View larger version (10K): [in this window] [in a new window] [Download PowerPoint slide]   Fig. 6. BMP4 treatment results in increased Rho GTPase activation. (A–C) Pooled data from four OvCa samples are shown. Cells were treated with BMP4 for up to 24 h (1, 2, 4 and 24 h post-BMP4 addition) and Rho GTPase activation (Rho, Rac1 or Cdc42) was assessed. Data are expressed as fold change in activation compared with time-matched vehicle-treated samples. Bars represent standard deviation from three independent experiments conducted in triplicate. *P < 0.05.

 

	Discussion

Top Abstract Introduction Materials and methods Results Discussion Supplementary data References

 
We determined that BMP4 signalling is able to affect cellular behaviours in primary human OvCa cells, including changes in morphology, adhesion, motility and invasion. BMP4 treatment of OvCa and normal OSE cells induces a significant increase in cell area in parallel with cytoskeletal re-organization.
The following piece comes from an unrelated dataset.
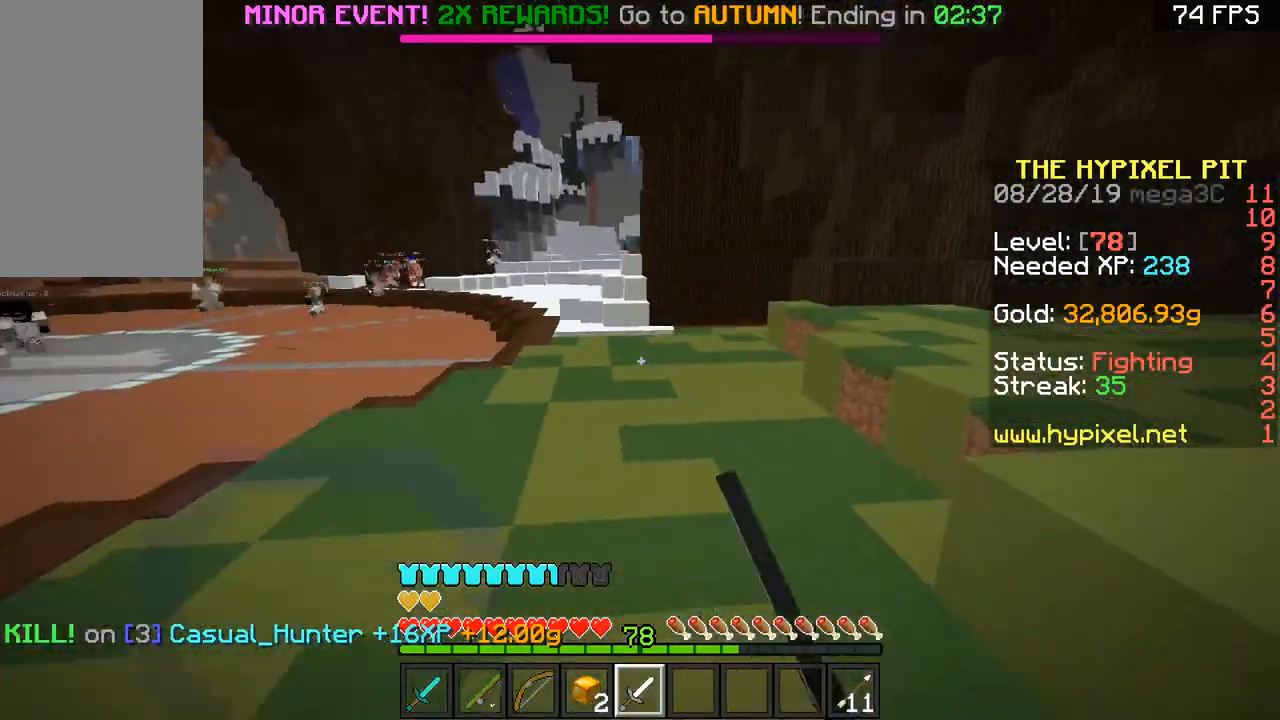
{"keys": ["a", "s"], "mouse": [], "events": [[50, "space", "down"], [100, "w", "up"], [150, "s", "down"], [250, "d", "up"], [250, "space", "up"], [434, "a", "down"]]}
Interestingly, the BMP4-induced change in OvCa cell morphology is coincident with changes in markers associated with EMT. Furthermore, while BMP4 increases OvCa cell motility, normal OSE cell motility is not enhanced by treatment with exogenous BMP4. We also observed changes in the level of activated Rho GTPases (Rho, Rac1, Cdc42) in OvCa cells treated with BMP4. These data contribute to the notion that BMP signalling enhances OvCa cell aggressiveness.

BMP4 treatment of normal OSE and OvCa cells induces re-organization of the actin cytoskeleton into stress fibres throughout the cell, and in OvCa cells increases co-localization of F-actin with vinculin to membrane ruffles. Our data are consistent with BMP4 signalling causing a remodelling of the cellular machinery that is responsible for cellular morphology, adhesion, motility and invasion (36–38). BMP4 stimulation of OvCa cells changes the mRNA expression for various integrin receptors, ECM proteins and FAPs. Differential expression of adhesive proteins on OvCa cells in response to BMP4 likely mediates the increased adhesion and interaction with various ECM coatings. Blocking autocrine BMP4 signalling reduces OvCa cell adhesive properties, suggesting that endogenous BMP4 activity is important for cell–ECM interaction. OvCa metastasis is characterized by OvCa cell exfoliation from the primary tumour and diffusion throughout the peritoneal cavity, attaching and establishing micrometastases on peritoneal surfaces (39). Our results suggest that BMP4 affects the cells' ability to regulate adhesion proteins that allow them to adhere to diverse strata, which would be beneficial for OvCa metastatic progression.

BMP4-induced morphological changes point to the possibility that OvCa cells can be remodelled and are capable of transdifferentiating into a more mesenchymal phenotype. We observed that OvCa cells increase cellular motility and invasion in response to BMP4; these behaviours are associated with EMT (21,22). In correlation with these altered cellular behaviours, we found that mRNA and protein levels of Snail and Slug are elevated shortly after BMP4 treatment, whereas E-cadherin mRNA and protein levels decrease following 48 h of BMP4 treatment. Ectopic over-expression of Snail and Slug in the SkOV3 human OvCa cell line enhances their motility, invasiveness and tumorigenicity (40). In addition, we demonstrated that primary OvCa cells express smooth muscle actin and its immunolocalization was altered to resemble a mesenchymal pattern after BMP4 treatment. These features show that additional mesenchymal cell characteristics are acquired over a 48 h period in response to exogenous BMP4 treatment. Over-expression of ALK3QD results in similar morphological and behavioural changes as seen with exogenous BMP4 treatment. These results suggest that BMP4-induced effects are most probably produced by signalling through ALK3. Moreover, the rapid induction and increased magnitude of the cellular responses induced through ALK3QD is likely a reflection of the presence of a constitutively active receptor versus reliance on endogenous receptor dynamics that transmit signals with regulated amplitude. Similarly, exogenous BMP4 may produce EMT due to a higher level of signalling activity compared with autocrine BMP4 signalling, suggesting that OvCa cells require a certain threshold of signalling activity in order to induce EMT in vitro.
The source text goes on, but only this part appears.